Created on 12-11-201809:47 PM - edited 08-17-201905:21 AM
I came across an article on how to setup NiFi to write into ADLS which required cobbling together various integration pieces and launching HDI. Since then there have been many updates in NiFi enabling a much easier integration. Combined with CloudBreak's rapid deployment of a HDF clusters provides an incredible ease of user experience. ADLS is Azure's native cloud storage (Look and feel of HDFS) and the capability to read/write via NiFi is key. This article will demonstrate how use use a CloudBreak Recipe to rapidly deploy a HDF NiFI "ADLS Enabled" cluster.
Assumptions
A CloudBreak instance is available
Azure Credentials available
Moderate familiarity with Azure
Using HDF 3.2+
From Azure you will need:
ADLS url
Application ID
Application Password
Directory ID
NiFi requires ADLS jars, core-site.xml, and hdfs-site.xml. The recipe I built will fetch these resources for you.
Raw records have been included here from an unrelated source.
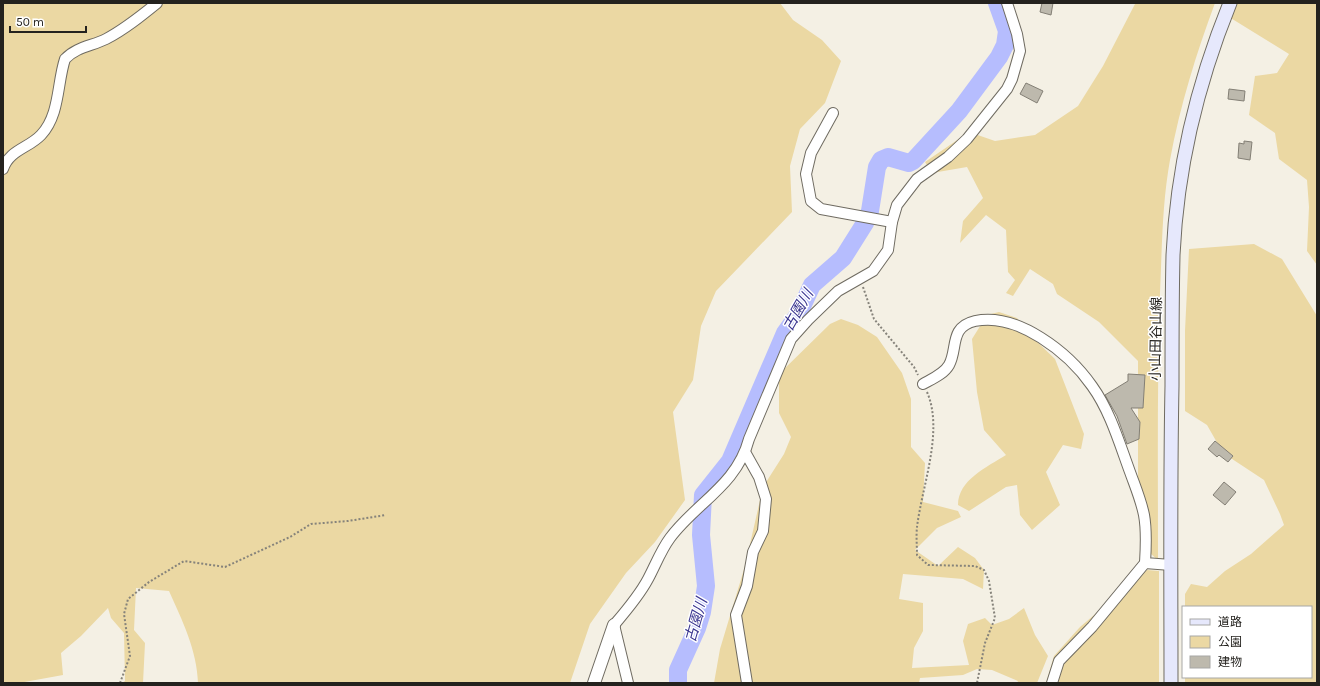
<svg xmlns="http://www.w3.org/2000/svg" width="1320" height="686" viewBox="0 0 1320 686" font-family="Karla,'Noto Sans JP',sans-serif">
	<style>
		.green { fill: #ebd8a3 }
		.lines { fill: none; stroke-linecap: round; stroke-linejoin: round }
		.river { stroke: #b6bdfe; stroke-width: 18 }
		.building { fill: #bdb9ad; stroke: #837f75 }
		.minor-casing { stroke: #6f6b61; stroke-width: 12 }
		.tertiary-casing { stroke: #6f6b61; stroke-width: 14 }
		.secondary-casing { stroke: #6f6b61; stroke-width: 15 }
		.path { stroke: #86837b; stroke-width: 2; stroke-dasharray: 2 2; stroke-linecap: butt }
		.minor { stroke: #fff; stroke-width: 10 }
		.tertiary { stroke: #fff; stroke-width: 12 }
		.secondary { stroke: #e6e8fc; stroke-width: 13 }
		.labels { text-anchor: middle; dominant-baseline: central; stroke-width: 3; stroke-linejoin: round; paint-order: stroke }
		.street-label { font-size: 14px; fill: #24221e; stroke: #fff }
		.water-label { font-size: 15px; font-style: italic; fill: #3a3590; stroke: #fff }
	</style>
	<rect width="100%" height="100%" fill="#f4f0e4"/>
	<g class="green">
		<path d="M3 3H780L793 20 822 40 841 61 825 103 800 129 790 166 792 212 716 291 701 326 693 380 673 412 685 500 655 542 626 573 590 624 570 683H198C197 650 182 620 169 591L136 588 134 630 145 643 143 683H122L125 681 124 633 111 618 108 608 81 636 61 653 63 675 19 683H3Z"/>
		<path d="M1215 3C1196 54 1180 106 1170 160 1162 204 1162 249 1160 293 1157 382 1158 471 1158 560L1151 554 1146 522 1138 502V361L1099 322 1057 294 1053 284 1030 269 1013 296 1006 293 1015 280 1008 272 1006 230 986 215 960 243 963 221 983 198 967 167 932 173 925 162 969 132 995 141 1035 135 1078 106 1103 66 1135 4Z"/>
		<polygon points="1236,3 1317,3 1317,265 1307,251 1309,207 1307,180 1279,159 1275,133 1249,115 1255,76 1277,73 1289,54 1229,17"/>
		<polygon points="1254,244 1282,259 1317,316 1317,683 1185,683 1185,677 1311,677 1311,607 1185,607 1185,594 1191,584 1207,587 1225,571 1251,554 1284,525 1280,514 1264,480 1223,453 1207,425 1185,411 1185,331 1189,249"/>
		<path d="M999 312 1017 318 1030 335 1055 359 1084 434 1081 449 1063 445 1046 472 1060 505 1032 530 1020 515 1017 485 1006 487 969 511 958 505C958 480 987 467 1006 455L984 430 977 392 972 339 987 315Z"/>
		<polygon points="841,319 858,325 877,337 902,373 911,399 911,447 925,463 923,502 958,511 961,517 937,528 915,550 938,566 958,547 975,558 984,570 983,589 963,579 903,574 899,599 923,603 923,631 914,648 912,668 969,665 963,641 968,624 985,618 992,625 1009,619 1024,608 1035,635 1048,656 1037,683 1017,683 1018,681 992,670 977,669 963,675 920,678 919,683 714,683 720,649 745,566 763,487 784,454 791,437 779,413 779,374 830,324"/>
		<polygon points="1147,570 1159,571 1159,683 1046,683 1054,656 1080,627"/>
	</g>
	<g class="lines">
		<polyline class="river" points="678,683 678,670 697,628 702,612 706,586 701,535 703,495 730,461 785,333 798,315 812,285 843,258 865,223 870,211 877,167 881,160 888,157 909,163 913,161 959,111 999,57 1005,45 1007,31 997,3"/>
	</g>
	<g class="building">
		<polygon points="1042,3 1053,3 1051,15 1040,12"/>
		<polygon points="1026,83 1043,91 1037,103 1020,94"/>
		<polygon points="1229,89 1245,91 1244,101 1228,99"/>
		<polygon points="1244,141 1252,142 1250,160 1238,158 1239,143 1244,144"/>
		<polygon points="1128,374 1145,375 1143,408 1131,408 1140,422 1139,439 1127,444 1117,416 1105,395 1128,381"/>
		<polygon points="1215,441 1233,456 1228,462 1219,455 1217,457 1208,449"/>
		<polygon points="1224,482 1236,492 1225,505 1213,495"/>
	</g>
	<g class="lines">
		<defs>
			<g id="minor">
				<polyline points="833,113 811,153 806,174 811,201 821,209 892,222"/>
				<path d="M3 169C9 150 29 148 41 135 60 115 57 83 65 59 76 47 92 46 106 39 125 29 141 16 157 3"/>
				<path d="M923 384C932 379 944 374 949 365 958 349 949 327 975 321 1018 312 1069 353 1092 386 1110 411 1119 442 1130 472 1135 486 1141 500 1144 515 1147 531 1146 547 1145 563L1171 565"/>
				<polyline points="745,452 759,477 766,499 763,531 753,552 747,586 736,615 747,683"/>
				<path d="M628 683 614 625C626 611 639 596 648 579 655 566 661 550 670 538 696 503 737 485 749 439L791 339 808 320 838 291 873 271 888 250 892 222 897 205 917 179 948 157 967 139 1007 89 1012 79 1020 51 1017 34 1007 3"/>
				<polyline points="1052,683 1059,661 1092,627 1145,563"/>
			</g>
			<polyline id="tertiary" points="594,683 614,625"/>
			<path id="secondary" d="M1171 683C1171 584 1170 485 1172 386 1172 342 1172 298 1173 255 1177 168 1198 82 1230 3"/>
		</defs>
		<use href="#minor" class="minor-casing"/>
		<use href="#tertiary" class="tertiary-casing"/>
		<use href="#secondary" class="secondary-casing"/>
		<g class="path">
			<polyline points="863,287 874,319 914,367 918,375"/>
			<path d="M927 392C944 431 922 486 917 527 916 536 917 546 917 555L928 565 975 566 984 570 989 581 995 618 985 643 977 683"/>
			<polyline points="120,683 130,656 124,614 128,599 149,582 184,561 225,567 290,537 311,524 348,521 386,515"/>
		</g>
		<use href="#minor" class="minor"/>
		<use href="#tertiary" class="tertiary"/>
		<use href="#secondary" class="secondary"/>
	</g>
	<g class="labels">
		<g class="street-label">
			<text transform="translate(1156 339) rotate(-89)">小山田谷山線</text>
		</g>
		<g class="water-label">
			<text transform="translate(798 310) rotate(-60)">古園川</text>
			<text transform="translate(696 620) rotate(-74)">古園川</text>
		</g>
	</g>
	<rect width="1320" height="686" fill="none" stroke="#24221e" stroke-width="8"/>
	<rect x="1182" y="606" width="130" height="72" fill="#ffffff" stroke="#a7a7a5"/>
	<rect x="1190" y="619" width="20" height="6" fill="#e6e8fc" stroke="#a7a7a5"/>
	<text x="1218" y="626" font-size="12" fill="#24221e">道路</text>
	<rect x="1190" y="636" width="20" height="12" fill="#ebd8a3" stroke="#a7a7a5"/>
	<text x="1218" y="646" font-size="12" fill="#24221e">公園</text>
	<rect x="1190" y="656" width="20" height="12" fill="#bdb9ad" stroke="#a7a7a5"/>
	<text x="1218" y="666" font-size="12" fill="#24221e">建物</text>
	<path d="M10 26v6h76v-6" fill="none" stroke="#24221e" stroke-width="2"/>
	<text x="16" y="26" font-size="12" fill="#24221e" stroke="#ffffff" stroke-width="3" paint-order="stroke">50 m</text>
</svg>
Simply download the recipe/script from:
Your_ADLS_URL: with your adls url
Your_APP_ID: with your application ID
Your_APP_Password: with your application password
Your_Directory_ID: with your directory id
Once the updates are completed, simply add the script under CloudBreak Recipes. Make sure to select "post-cluster-install"
Begin provisioning a HDF cluster via CloudBreak. Once the Recipes page is shown, add the recipe to run on the NiFi nodes.
Once cluster is up use the PutHDFS processor to write to ADLS.
The above resources are all available on each node due to the recipe. All you have to do is call the location of the resources in the PutHDFS processor.